Airwallex sees itself not just as a payments platform, but as an infrastructure provider. Its goal is to abstract and modularize global financial services, be it foreign exchange, acquiring, account issuance, and more, so businesses can plug them in like building blocks.

This modular approach mirrors how Amazon Web Services redefined cloud computing. In payments, Airwallex supports over 160 methods worldwide and lets businesses settle in local currencies to reduce forex costs.

Rooted in the Asia Pacific, Airwallex offers a local responsiveness that many Western fintechs struggle to match. Stripe, for instance, operates in China via Singapore and faces restrictions on data access in Hong Kong. That gap in on-the-ground understanding has made it harder for such players to support Chinese firms going global.

Airwallex has capitalized on that gap. During recent tariff shifts, GOAT, a sneaker marketplace, used Airwallex’s forward exchange tools to hedge margins. CurrentBody, a UK beauty brand, used its scheduled conversion feature  currency conversions to time currency swaps ahead of new regulatory changes.

“In the future, global finance teams should operate with the agility of engineering teams,” Wu said. With cross-border payments expected to reach USD 150 trillion, Airwallex believes it has only begun to tap into the market. Its long-term vision is to serve as the financial operating system for international businesses, enabling money to move as seamlessly, intelligently, and instantly as data.

How AI could reshape the future of banking

Airwallex doesn’t view other fintech startups as its main competitors. Instead, it’s aiming to leapfrog traditional banks. In a fragmented global financial landscape, no single player dominates, creating an opportunity for disruption.

Artificial intelligence could be the key. According to Wu, Airwallex holds two AI-related advantages over incumbent banks: better data integration and processing capabilities, and a regulatory framework that enables more agile internal decision-making.

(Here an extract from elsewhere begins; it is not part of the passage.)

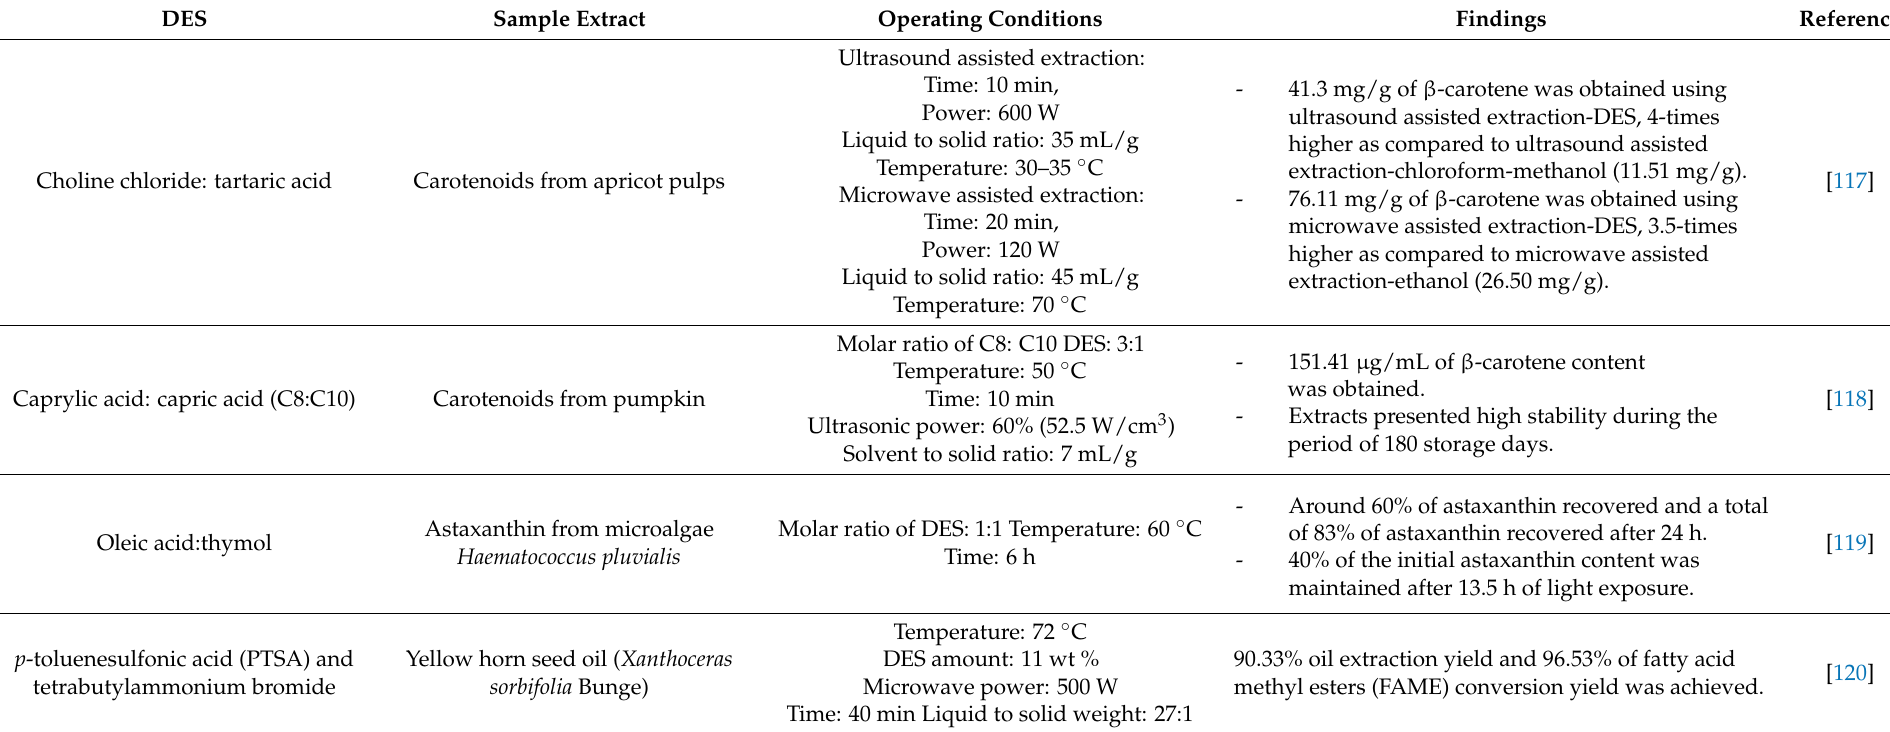
Table 4. Summary of the application of DES in extraction of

AI’s value lies in parsing complexity. Airwallex uses large language models (LLMs) to understand clients during onboarding and determine which services to offer. Its KYC (know-your-customer) tools, powered by generative AI, are said to improve accuracy and contextual awareness. For example, the system can distinguish between a website selling “champagne-colored dresses” and one selling Champagne, or between legitimate phone accessories and illicit electronics.

The company says these tools have cut false positives in half and increased account openings by 20%, without requiring human review.

With established systems for onboarding, support, expense management, and reconciliation, Airwallex is well positioned to integrate AI agents. “That means we can move gradually,” Wu said. “We already have a broad suite of financial APIs, and now we can combine them with AI agents to build real financial automation.”

In the SaaS era, businesses bought tools. In the AI era, those tools become part of an agent’s toolkit, delivering services autonomously.

That’s also where precision matters. Finance teams spend huge amounts of time reconciling accounts and tracking fund flows. AI can automate much of this, but only if accuracy is guaranteed. That’s the rationale Airwallex uses for deploying feedback loops between humans and machines, identifying high-impact use cases and adjusting where needed.

AI is also central to the company’s scaling strategy. When assessing new tools, Airwallex considers three criteria: technical compatibility, disruption potential, and user response.

Ultimately, Airwallex’s goal is to pioneer “AI agentic finance,” a model where AI not only supports, but in some cases replaces roles like CFOs. An AI agent could manage vendor relationships, approve expenditures, and handle invoice payments, taking over traditional accounts payable functions.